Per the authors, “best practice” radiological studies can fail to show a pathological lesion in up to 50% of patients. Thus, the primary goal of this study was to determine “phenotypes” associated with two of the more common pathological diagnoses in TLE from high-resolution imaging. As described above, the authors were able to delineate some clear structural and functional imaging characteristics associated with TLE-HS with subtler findings associated with TLE-G. Prior to surgery, this type of detailed analysis could be used to determine the potential histopathological diagnosis. This could be applied in imaging “negative” cases, which may represent early or subtle instances of TLE-HS. Findings could then be used to determine treatment options and to better predict postoperative prognosis.

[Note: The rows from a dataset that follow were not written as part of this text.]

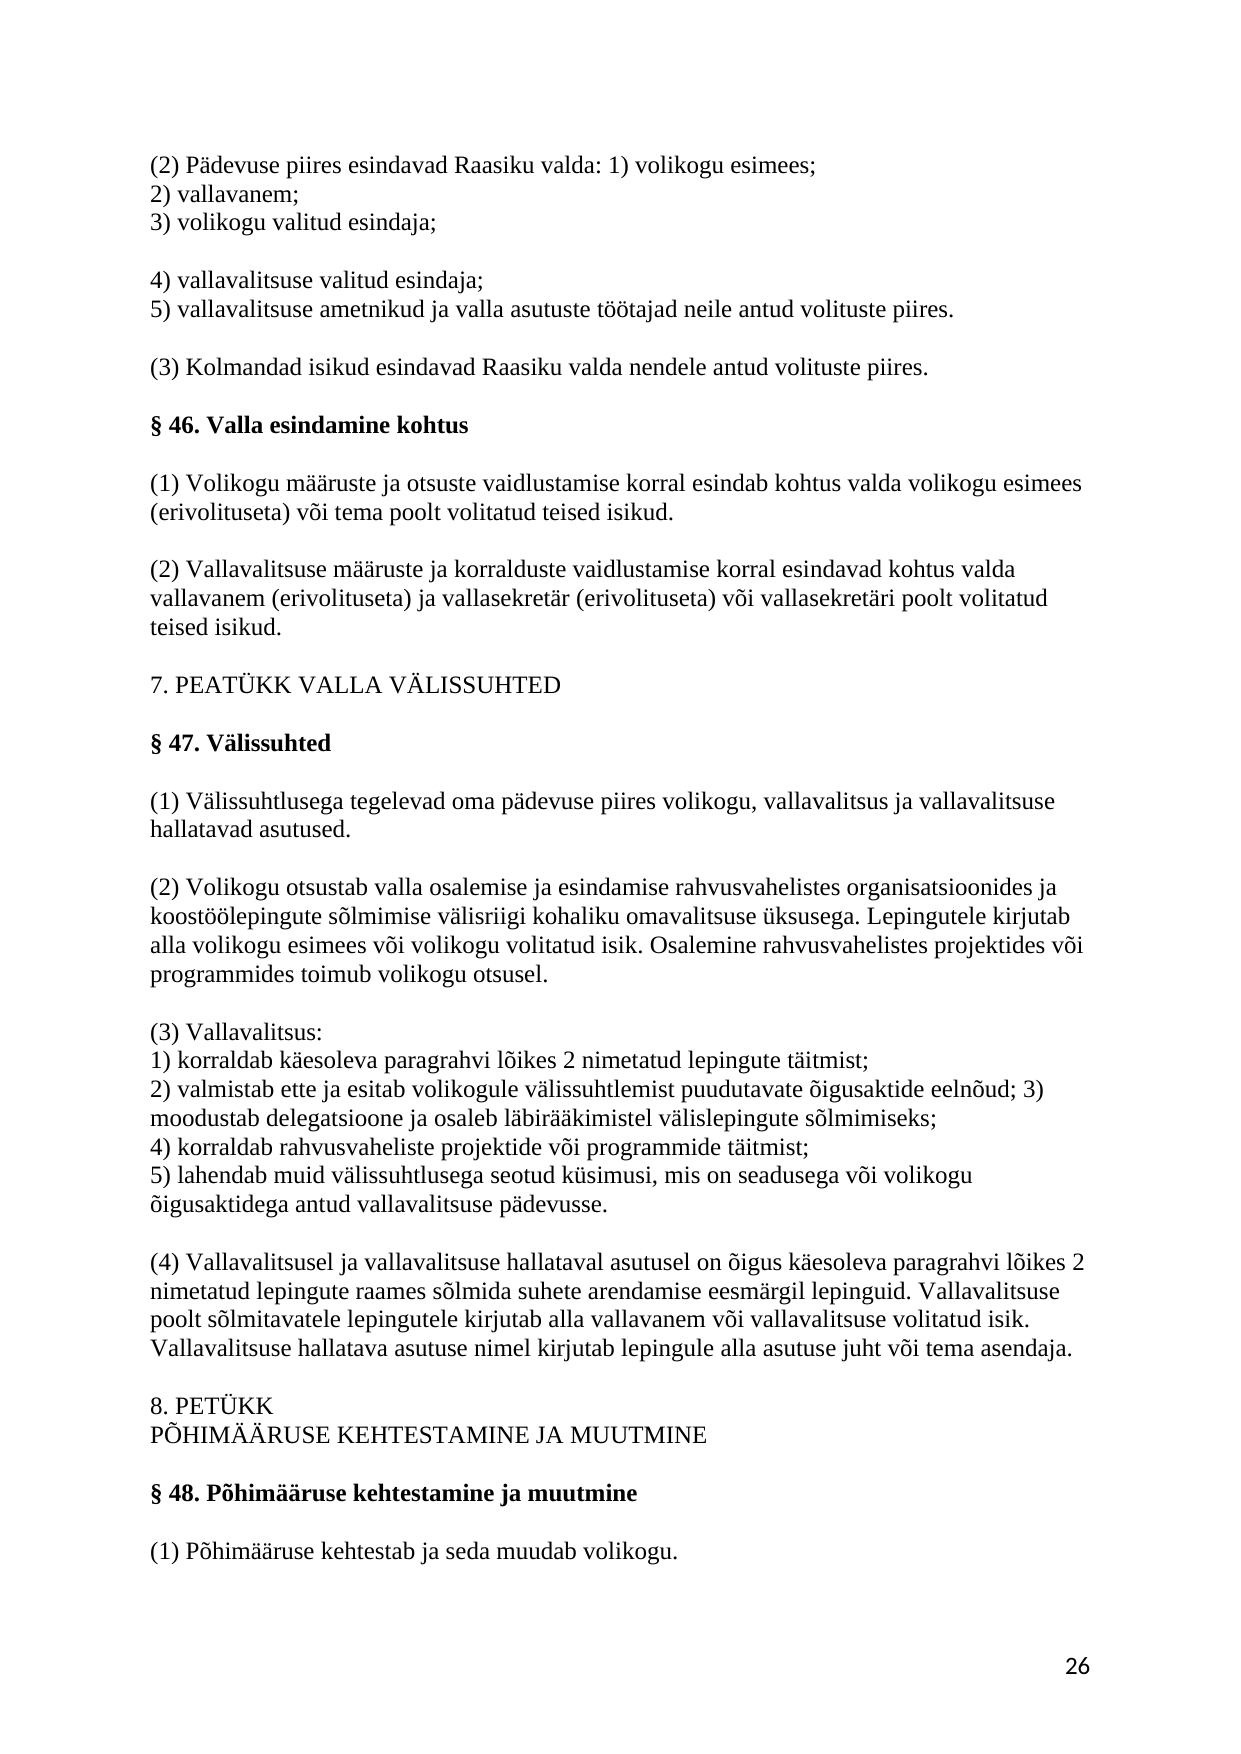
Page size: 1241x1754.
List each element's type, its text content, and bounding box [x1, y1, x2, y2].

text (2) Pädevuse piires esindavad Raasiku valda: 1) volikogu esimees; 2) vallavanem; 3) volikogu valitud esindaja; [150, 150, 1090, 236]
text (2) Vallavalitsuse määruste ja korralduste vaidlustamise korral esindavad kohtus valda vallavanem (erivolituseta) ja vallasekretär (erivolituseta) või vallasekretäri poolt volitatud teised isikud. [150, 554, 1090, 641]
text (3) Vallavalitsus: 1) korraldab käesoleva paragrahvi lõikes 2 nimetatud lepingute täitmist; 2) valmistab ette ja esitab volikogule välissuhtlemist puudutavate õigusaktide eelnõud; 3) moodustab delegatsioone ja osaleb läbirääkimistel välislepingute sõlmimiseks; 4) korraldab rahvusvaheliste projektide või programmide täitmist; 5) lahendab muid välissuhtlusega seotud küsimusi, mis on seadusega või volikogu õigusaktidega antud vallavalitsuse pädevusse. [150, 1017, 1090, 1218]
text (4) Vallavalitsusel ja vallavalitsuse hallataval asutusel on õigus käesoleva paragrahvi lõikes 2 nimetatud lepingute raames sõlmida suhete arendamise eesmärgil lepinguid. Vallavalitsuse poolt sõlmitavatele lepingutele kirjutab alla vallavanem või vallavalitsuse volitatud isik. Vallavalitsuse hallatava asutuse nimel kirjutab lepingule alla asutuse juht või tema asendaja. [150, 1247, 1090, 1362]
text (3) Kolmandad isikud esindavad Raasiku valda nendele antud volituste piires. [150, 352, 1090, 381]
text (1) Välissuhtlusega tegelevad oma pädevuse piires volikogu, vallavalitsus ja vallavalitsuse hallatavad asutused. [150, 786, 1090, 843]
text 7. PEATÜKK VALLA VÄLISSUHTED [150, 670, 1090, 699]
text (1) Volikogu määruste ja otsuste vaidlustamise korral esindab kohtus valda volikogu esimees (erivolituseta) või tema poolt volitatud teised isikud. [150, 468, 1090, 525]
text 4) vallavalitsuse valitud esindaja; 5) vallavalitsuse ametnikud ja valla asutuste töötajad neile antud volituste piires. [150, 265, 1090, 323]
text § 47. Välissuhted [150, 728, 1090, 757]
text 8. PETÜKK PÕHIMÄÄRUSE KEHTESTAMINE JA MUUTMINE [150, 1391, 1090, 1449]
text § 48. Põhimääruse kehtestamine ja muutmine [150, 1478, 1090, 1507]
text (2) Volikogu otsustab valla osalemise ja esindamise rahvusvahelistes organisatsioonides ja koostöölepingute sõlmimise välisriigi kohaliku omavalitsuse üksusega. Lepingutele kirjutab alla volikogu esimees või volikogu volitatud isik. Osalemine rahvusvahelistes projektides või programmides toimub volikogu otsusel. [150, 872, 1090, 987]
text § 46. Valla esindamine kohtus [150, 410, 1090, 439]
text (1) Põhimääruse kehtestab ja seda muudab volikogu. [150, 1536, 1090, 1564]
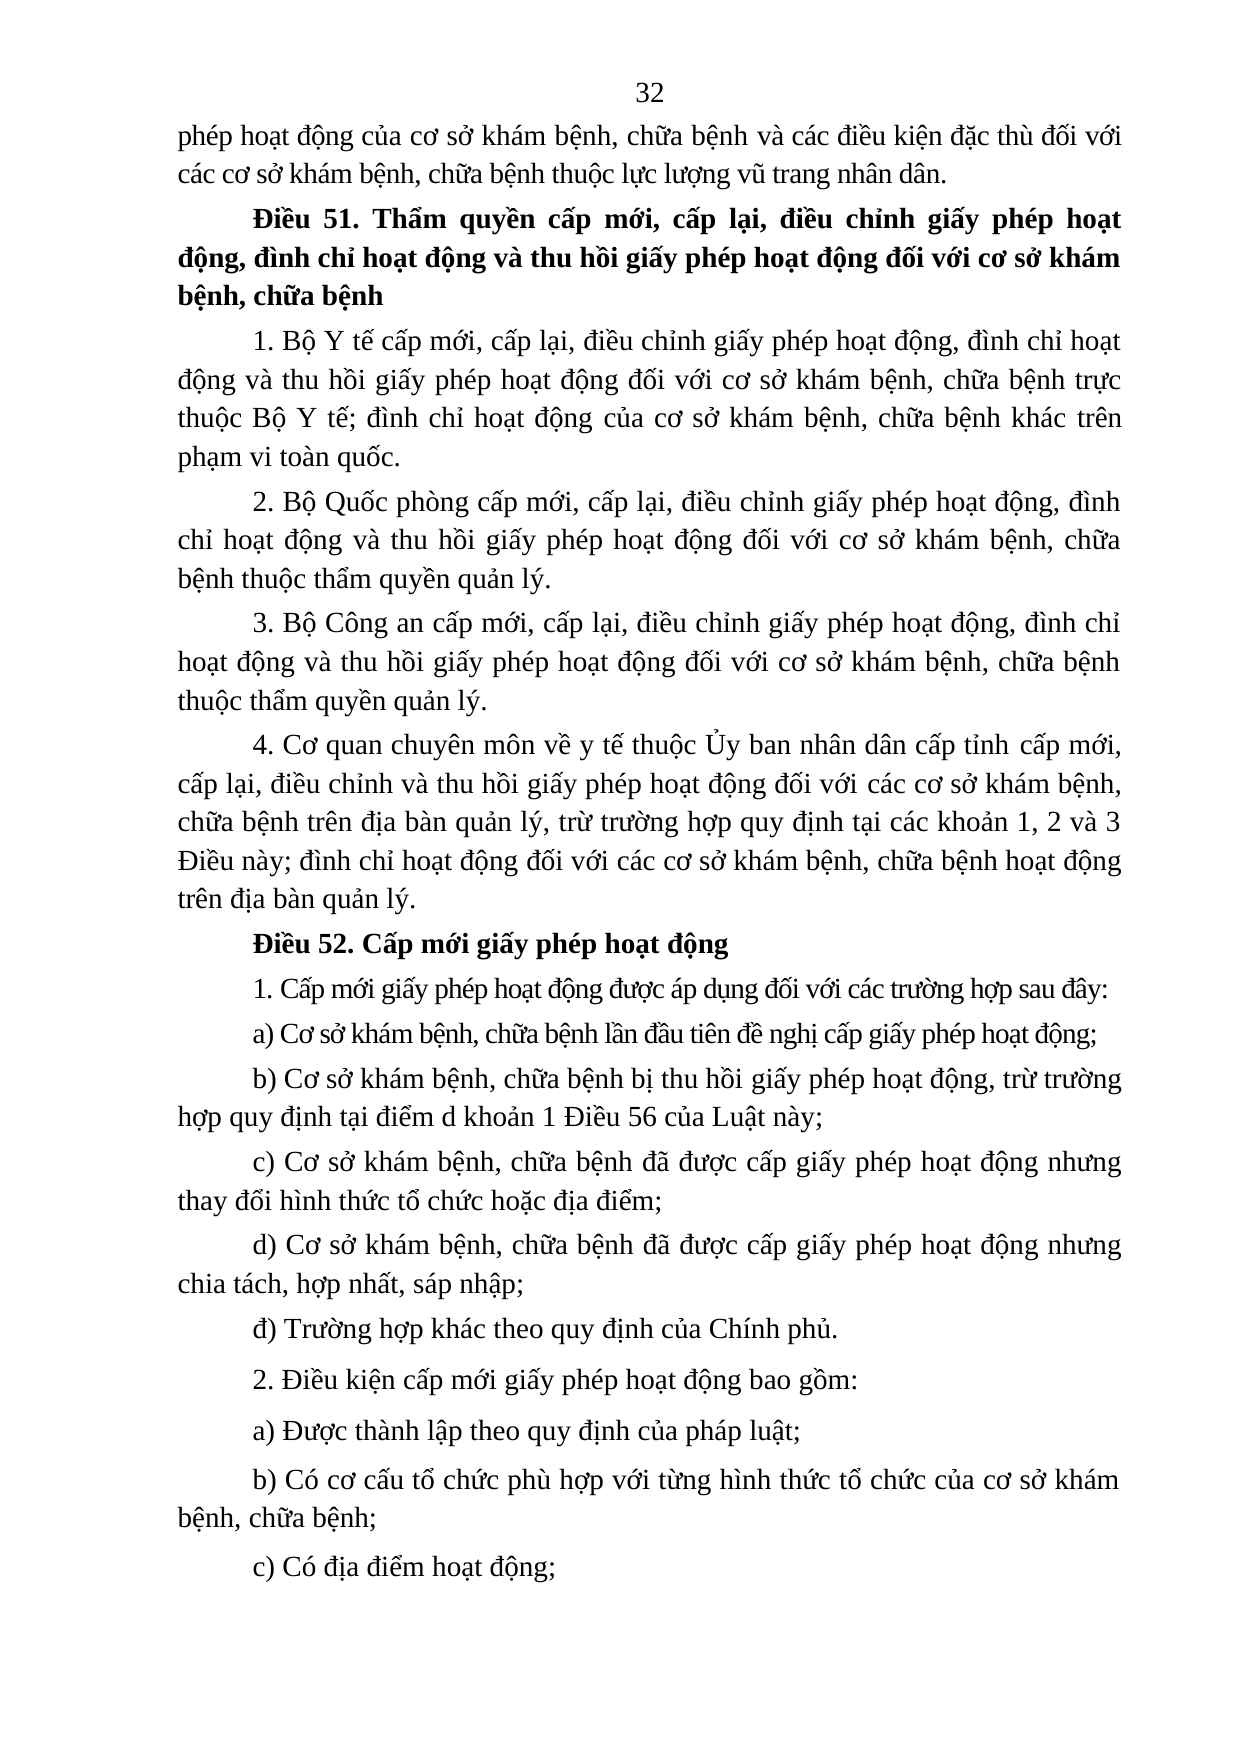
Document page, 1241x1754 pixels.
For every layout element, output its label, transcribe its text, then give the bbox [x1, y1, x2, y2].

text 1. Bộ Y tế cấp mới, cấp lại, điều chỉnh giấy phép hoạt động, đình chỉ hoạt động và thu hồi giấy phép hoạt động đối với cơ sở khám bệnh, chữa bệnh trực thuộc Bộ Y tế; đình chỉ hoạt động của cơ sở khám bệnh, chữa bệnh khác trên phạm vi toàn quốc. [177, 323, 1122, 472]
text 2. Bộ Quốc phòng cấp mới, cấp lại, điều chỉnh giấy phép hoạt động, đình chỉ hoạt động và thu hồi giấy phép hoạt động đối với cơ sở khám bệnh, chữa bệnh thuộc thẩm quyền quản lý. [177, 484, 1122, 594]
text 1. Cấp mới giấy phép hoạt động được áp dụng đối với các trường hợp sau đây: [177, 971, 1122, 1005]
text b) Cơ sở khám bệnh, chữa bệnh bị thu hồi giấy phép hoạt động, trừ trường hợp quy định tại điểm d khoản 1 Điều 56 của Luật này; [177, 1061, 1122, 1133]
text Điều 51. Thẩm quyền cấp mới, cấp lại, điều chỉnh giấy phép hoạt động, đình chỉ hoạt động và thu hồi giấy phép hoạt động đối với cơ sở khám bệnh, chữa bệnh [177, 201, 1122, 312]
text 3. Bộ Công an cấp mới, cấp lại, điều chỉnh giấy phép hoạt động, đình chỉ hoạt động và thu hồi giấy phép hoạt động đối với cơ sở khám bệnh, chữa bệnh thuộc thẩm quyền quản lý. [177, 606, 1122, 716]
text Điều 52. Cấp mới giấy phép hoạt động [177, 926, 1122, 960]
text a) Cơ sở khám bệnh, chữa bệnh lần đầu tiên đề nghị cấp giấy phép hoạt động; [177, 1016, 1122, 1049]
text 2. Điều kiện cấp mới giấy phép hoạt động bao gồm: [177, 1362, 1122, 1395]
text a) Được thành lập theo quy định của pháp luật; [177, 1413, 1122, 1446]
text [177, 118, 1122, 190]
text d) Cơ sở khám bệnh, chữa bệnh đã được cấp giấy phép hoạt động nhưng chia tách, hợp nhất, sáp nhập; [177, 1227, 1122, 1299]
text b) Có cơ cấu tổ chức phù hợp với từng hình thức tổ chức của cơ sở khám bệnh, chữa bệnh; [177, 1462, 1122, 1534]
text c) Có địa điểm hoạt động; [177, 1549, 1122, 1583]
text 4. Cơ quan chuyên môn về y tế thuộc Ủy ban nhân dân cấp tỉnh cấp mới, cấp lại, điều chỉnh và thu hồi giấy phép hoạt động đối với các cơ sở khám bệnh, chữa bệnh trên địa bàn quản lý, trừ trường hợp quy định tại các khoản 1, 2 và 3 Điều này; đình chỉ hoạt động đối với các cơ sở khám bệnh, chữa bệnh hoạt động trên địa bàn quản lý. [177, 727, 1122, 915]
text c) Cơ sở khám bệnh, chữa bệnh đã được cấp giấy phép hoạt động nhưng thay đổi hình thức tổ chức hoặc địa điểm; [177, 1144, 1122, 1216]
text đ) Trường hợp khác theo quy định của Chính phủ. [177, 1311, 1122, 1344]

In addition, as the authors mention, in instances where histopathology may be unobtainable, such as with thermal ablation, these techniques could possibly be used instead.

However, there are some drawbacks. First, this type of “research-dedicated” imaging would not be readily available in all locations. In addition, the analysis, including the preprocessing and subfield mapping, would not be a service provided by all radiology departments and likely would be performed by the treating team. Although these analyses usually utilize freely available software, they often are complicated, multi-step processes and can lead to errors. Finally, insurance companies do not support some types of specialized imaging, including some functional imaging. Regardless of its present clinical applicability, this study sheds some interesting light on the idea of TLE as a heterogeneous disorder, likely representing a “spectrum.”


  1. Stylianou P, Hoffmann C, Blat, Harnof S. Neuroimaging for patient selection for medial temporal lobe epilepsy surgery: Part 1 structural neuroimaging. J Clin Neurosci 2016;23:14-22.